Frise-se que o Excelso Pretório, quando do julgamento da Representação nº 1.211-5/RJ, em 30/04/1987, decidiu, já àquela época, no mesmo sentido, sendo a ementa lavrada com o seguinte teor:

“(…) Imposto sobre a transmissão de bens imóveis e de direitos a eles relativos. Fato gerador. O compromisso de compra e venda e a promessa de cessão de direitos aquisitivos, dada a sua natureza de contratos preliminares no direito privado brasileiro, não constituem meios idôneos à transmissão, pelo registro, do domínio sobre o imóvel, sendo, portanto, inconstitucional a norma que os erige em fato gerador do imposto sobre a transmissão de bens imóveis e de direitos a eles relativos (…).”

No mesmo sentido a Representação de Inconstitucionalidade nº 1.121-6 (STF, julgado de 09 de novembro de 1983) e a jurisprudência desta Corte Bandeirante, conforme segue:

“Ação ordinária. Município de Sorocaba. ITBI. Cessão de direitos de compromisso de compra e venda, registrada no CRI. Recolhimento do ITBI. Exigência de novo pagamento do imposto para o registro da carta de adjudicação. Impossibilidade. Bitributação. O compromisso de compra e venda e respectiva cessão de direitos é contrato preliminar que se completa com o contrato principal, que é a escritura definitiva ou sentença judicial que a substitua. Incidir o ITBI, em ambos os momentos, é tributar duas vezes a mesma transmissão imobiliária. Sentença de parcial procedência. Recurso não provido.” (Apelação Cível nº 1018066-92.2016.8.26.0602, j. em 23-05-2019, data de registro: 24/05/2019).

“Tributário. Apelação.
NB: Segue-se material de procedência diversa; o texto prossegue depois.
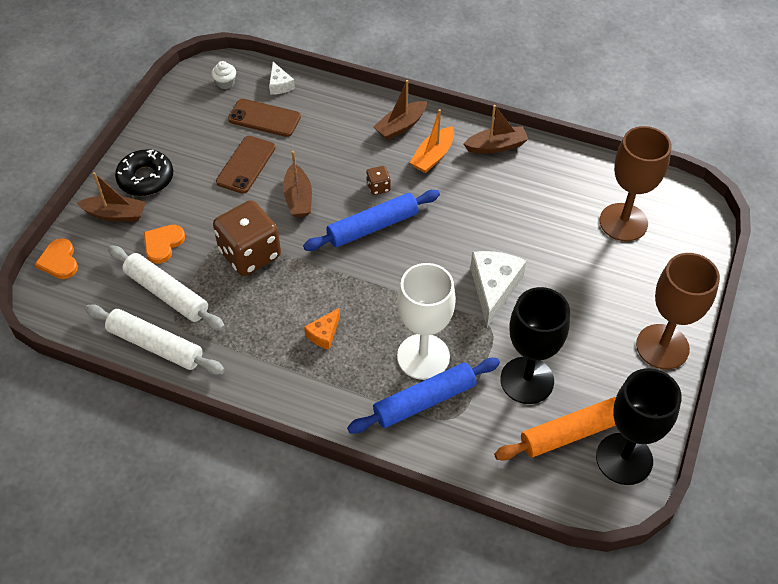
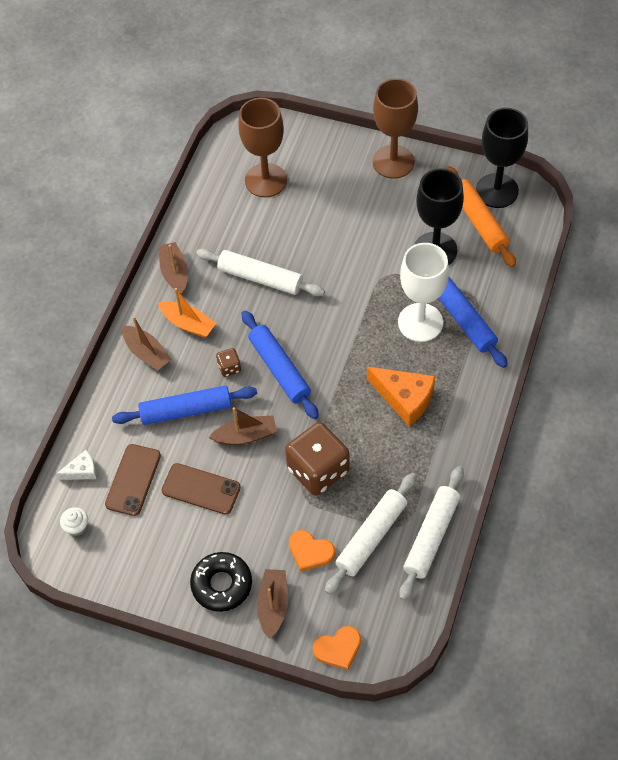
camera: 90 degrees left, 5 degrees up
(324, 334) = (404, 398): orange cheese -> orange cheese, size x1.84
(333, 154) = (186, 410): none -> blue rolling pin
(488, 214) = (260, 278): none -> white rolling pin
(494, 288) = (344, 273): white cheese -> none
Mandado de Segurança Município de Ilhabela ITBI Impossibilidade de lançamento de tributo com base em cessão de direitos aquisitivos Ausência de fato gerador No caso do ITBI, o fato gerador só ocorre com a transferência da propriedade, o que só acontece com o registro no Cartório de Registro de Imóveis. Precedentes do STJ e da C. 15ª Câmara de Direito Público. Sentença mantida. Recurso desprovido.” (Apelação Cível nº 1000410-52.2018.8.26.0247, j. em 10-05-2019, data de registro: 10/05/2019).
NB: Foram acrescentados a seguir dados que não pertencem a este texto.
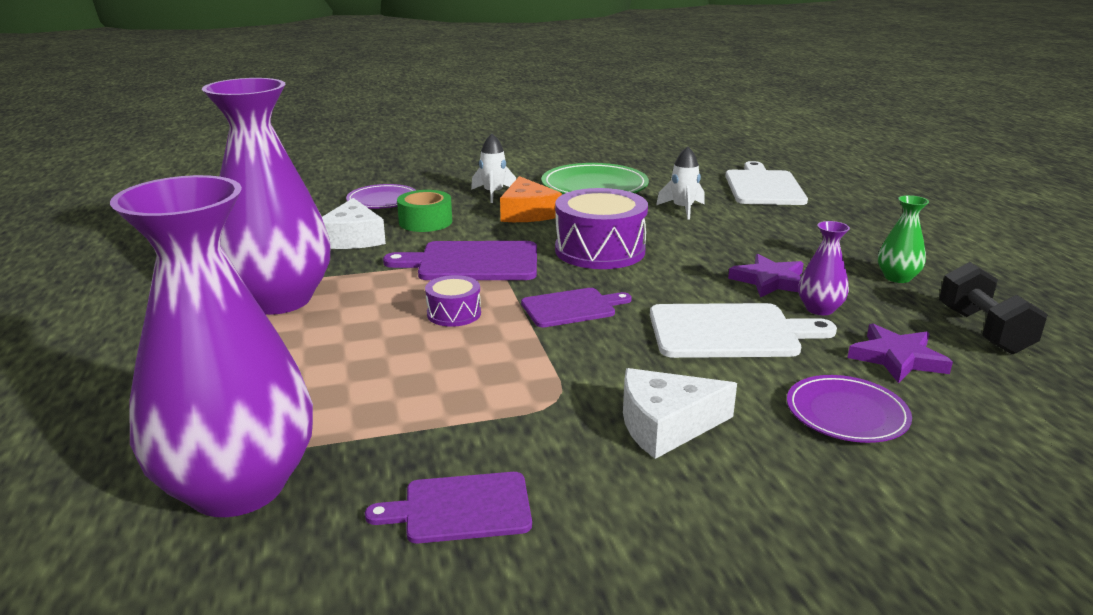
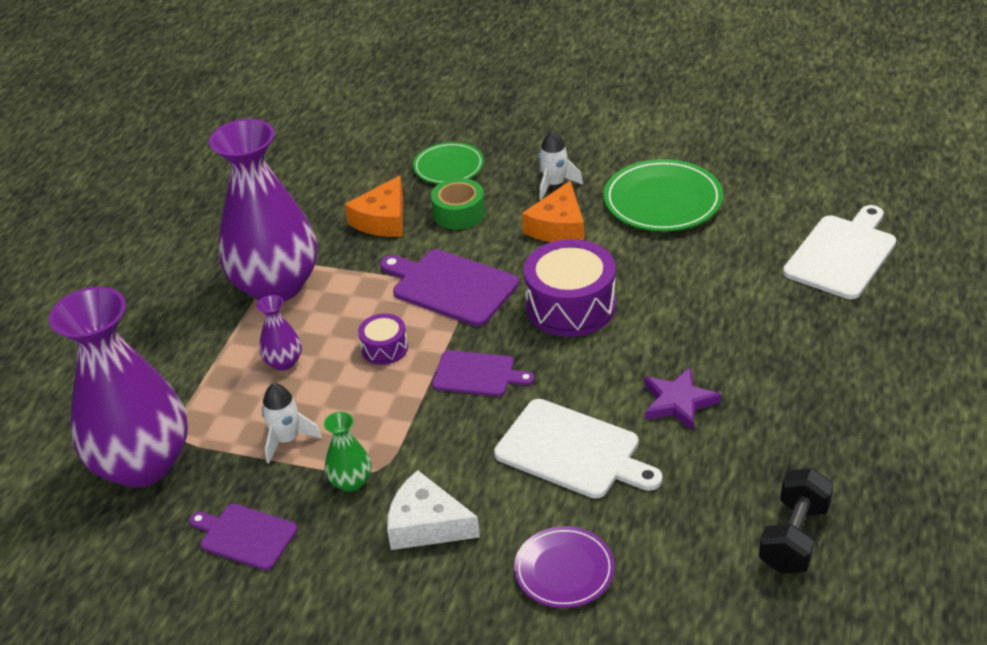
camera: 35 degrees right, 15 degrees up
(353, 238) = (383, 220): white cheese -> orange cheese
(382, 200) = (448, 167): purple plate -> green plate
(683, 209) = (712, 267): white rocket -> white rocket (287, 439)
(819, 309) = (680, 454): purple vase -> purple vase (284, 362)
(897, 277) = (805, 442): green vase -> green vase (351, 482)
(897, 358) = (675, 535): purple star -> none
Não há, assim, cogitar-se de ocorrência de fato gerador, pois a cessão de direito havida não deu ensejo à incidência de ITBI, em razão de tratar tão somente de direitos obrigacionais, inexistindo cessão do direito de propriedade ou de qualquer outro direito real.

Mais não é necessário considerar para se concluir que o r. decisum recorrido, no que tange à não ocorrência do fato gerador do ITBI, deve ser mantido na sua integralidade, aos quais se adicionam os do presente voto.

Consideram-se prequestionados, por fim, todos os artigos legais e constitucionais mencionados, com a ressalva de que o v. Acórdão não está obrigado a discursar sobre todos os dispositivos de lei reportados.

Ante o exposto, nego provimento aos Recursos Oficial e Voluntário da Municipalidade de São Paulo.